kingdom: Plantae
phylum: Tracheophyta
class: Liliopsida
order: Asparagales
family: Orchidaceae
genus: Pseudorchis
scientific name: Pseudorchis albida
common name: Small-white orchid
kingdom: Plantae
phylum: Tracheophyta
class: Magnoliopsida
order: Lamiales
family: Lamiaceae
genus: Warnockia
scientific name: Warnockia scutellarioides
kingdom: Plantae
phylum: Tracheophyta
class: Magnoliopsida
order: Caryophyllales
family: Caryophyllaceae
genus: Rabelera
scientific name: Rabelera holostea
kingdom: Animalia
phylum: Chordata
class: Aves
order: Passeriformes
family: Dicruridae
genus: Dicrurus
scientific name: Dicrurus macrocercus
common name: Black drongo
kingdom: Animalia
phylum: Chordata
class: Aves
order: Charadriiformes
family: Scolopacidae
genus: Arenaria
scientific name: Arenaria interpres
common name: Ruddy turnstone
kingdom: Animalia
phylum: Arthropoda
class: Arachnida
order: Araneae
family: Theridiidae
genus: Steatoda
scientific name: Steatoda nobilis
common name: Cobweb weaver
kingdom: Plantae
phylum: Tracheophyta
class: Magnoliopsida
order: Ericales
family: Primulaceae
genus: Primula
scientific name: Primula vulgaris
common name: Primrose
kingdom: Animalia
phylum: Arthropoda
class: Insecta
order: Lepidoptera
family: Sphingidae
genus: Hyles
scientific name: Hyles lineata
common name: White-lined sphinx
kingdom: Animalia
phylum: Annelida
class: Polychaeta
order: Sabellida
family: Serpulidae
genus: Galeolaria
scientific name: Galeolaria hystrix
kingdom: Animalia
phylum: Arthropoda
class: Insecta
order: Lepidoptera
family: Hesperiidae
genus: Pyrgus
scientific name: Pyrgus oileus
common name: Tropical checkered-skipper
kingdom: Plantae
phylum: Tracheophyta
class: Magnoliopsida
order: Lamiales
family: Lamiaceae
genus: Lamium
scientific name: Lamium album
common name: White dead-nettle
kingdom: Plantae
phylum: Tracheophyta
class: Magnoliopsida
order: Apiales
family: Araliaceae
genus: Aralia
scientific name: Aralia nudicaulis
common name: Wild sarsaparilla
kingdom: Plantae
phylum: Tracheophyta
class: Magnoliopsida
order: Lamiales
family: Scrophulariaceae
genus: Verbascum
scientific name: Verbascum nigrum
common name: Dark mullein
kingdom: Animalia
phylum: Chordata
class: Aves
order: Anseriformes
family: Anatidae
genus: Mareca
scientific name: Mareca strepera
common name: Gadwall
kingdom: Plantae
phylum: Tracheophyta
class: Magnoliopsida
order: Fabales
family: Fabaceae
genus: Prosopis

▸ **Problem details**: Copy every line of the entries above word for word, in the same order.

▸ **Task output**:
kingdom: Plantae
phylum: Tracheophyta
class: Liliopsida
order: Asparagales
family: Orchidaceae
genus: Pseudorchis
scientific name: Pseudorchis albida
common name: Small-white orchid
kingdom: Plantae
phylum: Tracheophyta
class: Magnoliopsida
order: Lamiales
family: Lamiaceae
genus: Warnockia
scientific name: Warnockia scutellarioides
kingdom: Plantae
phylum: Tracheophyta
class: Magnoliopsida
order: Caryophyllales
family: Caryophyllaceae
genus: Rabelera
scientific name: Rabelera holostea
kingdom: Animalia
phylum: Chordata
class: Aves
order: Passeriformes
family: Dicruridae
genus: Dicrurus
scientific name: Dicrurus macrocercus
common name: Black drongo
kingdom: Animalia
phylum: Chordata
class: Aves
order: Charadriiformes
family: Scolopacidae
genus: Arenaria
scientific name: Arenaria interpres
common name: Ruddy turnstone
kingdom: Animalia
phylum: Arthropoda
class: Arachnida
order: Araneae
family: Theridiidae
genus: Steatoda
scientific name: Steatoda nobilis
common name: Cobweb weaver
kingdom: Plantae
phylum: Tracheophyta
class: Magnoliopsida
order: Ericales
family: Primulaceae
genus: Primula
scientific name: Primula vulgaris
common name: Primrose
kingdom: Animalia
phylum: Arthropoda
class: Insecta
order: Lepidoptera
family: Sphingidae
genus: Hyles
scientific name: Hyles lineata
common name: White-lined sphinx
kingdom: Animalia
phylum: Annelida
class: Polychaeta
order: Sabellida
family: Serpulidae
genus: Galeolaria
scientific name: Galeolaria hystrix
kingdom: Animalia
phylum: Arthropoda
class: Insecta
order: Lepidoptera
family: Hesperiidae
genus: Pyrgus
scientific name: Pyrgus oileus
common name: Tropical checkered-skipper
kingdom: Plantae
phylum: Tracheophyta
class: Magnoliopsida
order: Lamiales
family: Lamiaceae
genus: Lamium
scientific name: Lamium album
common name: White dead-nettle
kingdom: Plantae
phylum: Tracheophyta
class: Magnoliopsida
order: Apiales
family: Araliaceae
genus: Aralia
scientific name: Aralia nudicaulis
common name: Wild sarsaparilla
kingdom: Plantae
phylum: Tracheophyta
class: Magnoliopsida
order: Lamiales
family: Scrophulariaceae
genus: Verbascum
scientific name: Verbascum nigrum
common name: Dark mullein
kingdom: Animalia
phylum: Chordata
class: Aves
order: Anseriformes
family: Anatidae
genus: Mareca
scientific name: Mareca strepera
common name: Gadwall
kingdom: Plantae
phylum: Tracheophyta
class: Magnoliopsida
order: Fabales
family: Fabaceae
genus: Prosopis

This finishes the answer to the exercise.